PACTO SOCIAL

Se em 2021 a vacina foi eleita a palavra do ano, em 2022 um dos tópicos mais frequentes das primeiras semanas tem sido o “pacto social” que ela representa, ou pelo menos deveria representar.
Vejo uma correlação direta deste pacto sobre o qual estamos falando na atualidade com o contrato social presente na obra do filósofo francês Rousseau, um dos precursores do iluminismo que nos faz refletir, entre outras coisas, sobre o quanto vontades individuais, embora precisem ser respeitadas, precisam ceder frente ao coletivo.
E essa discussão que estamos tendo exatamente agora entre as pessoas que se vacinam. Há quem se vacine por entender que este é um ato de responsabilidade. E que, ao fazê-lo, por mais que não goste das empresas fabricantes, não confie plenamente na eficácia, tenha medo de agulha ou qualquer outra razão, saiba que esse ato colabora não só para a sobrevivência individual, mas para a redução de mortalidade provocada pelo coronavírus coletivamente. Vide os números que mostram a eficácia cientifica. Estamos num momento em que o que é óbvio (ou o que parece ser) precisa ser dito e redito.
Por outro lado, ao ver colegas, parentes, desconhecidos ou ainda nomes consagrados se colocando como negacionistas antivax, nota-se que o pacto social não é tão óbvio assim.
O sérvio Novak Djokovic, tenista número 1 do mundo, é um dos exemplos mais marcantes. Por mais que isso possa prejudicar a carreira, recusa a se vacinar. Bem como o surfista Kelly Slater ou ainda Letítia Wright, atriz com grande destaque no filme “Pantera Negra” que afirma preferir deixar a Marvel do que tomar vacina. Uma pena.
Diante desse movimento antivax, persistente, alguns governos resolveram tomar medidas mais drásticas. A Itália tornou a vacinação obrigatória para pessoas com mais de 50 anos. Quando o pacto social por si só falha ao garantir um consenso coletivo, outras medidas acabam sendo tomadas.
Vacina sim porque vacina deveria ser vista não apenas pelo prisma de uma decisão individual, mas como parte de um acordo coletivo, para o bem comum. Algumas pessoas têm dificuldade de enxergar que a vida não é só sobre elas ou sobre suas próprias vontades.
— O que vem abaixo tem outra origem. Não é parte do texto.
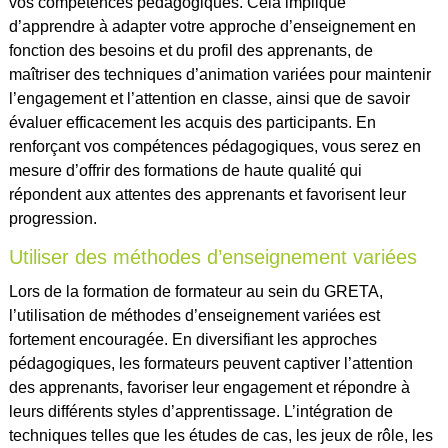
vos compétences pédagogiques. Cela implique
d’apprendre à adapter votre approche d’enseignement en
fonction des besoins et du profil des apprenants, de
maîtriser des techniques d’animation variées pour maintenir
l’engagement et l’attention en classe, ainsi que de savoir
évaluer efficacement les acquis des participants. En
renforçant vos compétences pédagogiques, vous serez en
mesure d’offrir des formations de haute qualité qui
répondent aux attentes des apprenants et favorisent leur
progression.
Utiliser des méthodes d’enseignement variées
Lors de la formation de formateur au sein du GRETA,
l’utilisation de méthodes d’enseignement variées est
fortement encouragée. En diversifiant les approches
pédagogiques, les formateurs peuvent captiver l’attention
des apprenants, favoriser leur engagement et répondre à
leurs différents styles d’apprentissage. L’intégration de
techniques telles que les études de cas, les jeux de rôle, les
Vejo muita similaridade quando levamos o pacto social para outras esferas. Como, por exemplo, em assuntos como o racismo estrutural. Numa mesa de bar, a gente fala que o racismo e o machismo são partes da estrutura social, reproduzida por todos. E aí alguém se manifesta dizendo: “Mas eu não sou racista. eu até tenho uma amiga negra”.
Se racismo tivesse vacina para combatê-lo, provavelmente estes mesmos diriam: Não preciso de vacina antirracista”.
Sinto que mesmo olhando uma outra questão, há semelhança nestes discursos com os dos antivax. Afinal, em ambos os casos muitos se esquecem que a vida não gira em torno deles. Se o rompimento do pacto social pelos antivax coloca em perigo a saúde coletiva, aqueles que negam a corresponsabilidade em causas estruturais também atrasam em muitas medidas a resolução de doenças sociais.
Se há um problema coletivo, há um problema que precisamos levar para esfera individual, ainda que muitos queiram se isentar disso. Devemos abrir mão da individualidade e assumir um problema coletivo do qual somos corresponsáveis. Espero que seja um legado da pandemia.
Para além da Covid, quem sabe essa forma de olhar o pacto social nos ajude a combater outros graves problemas e doenças sociais para as quais ainda não há vacinas.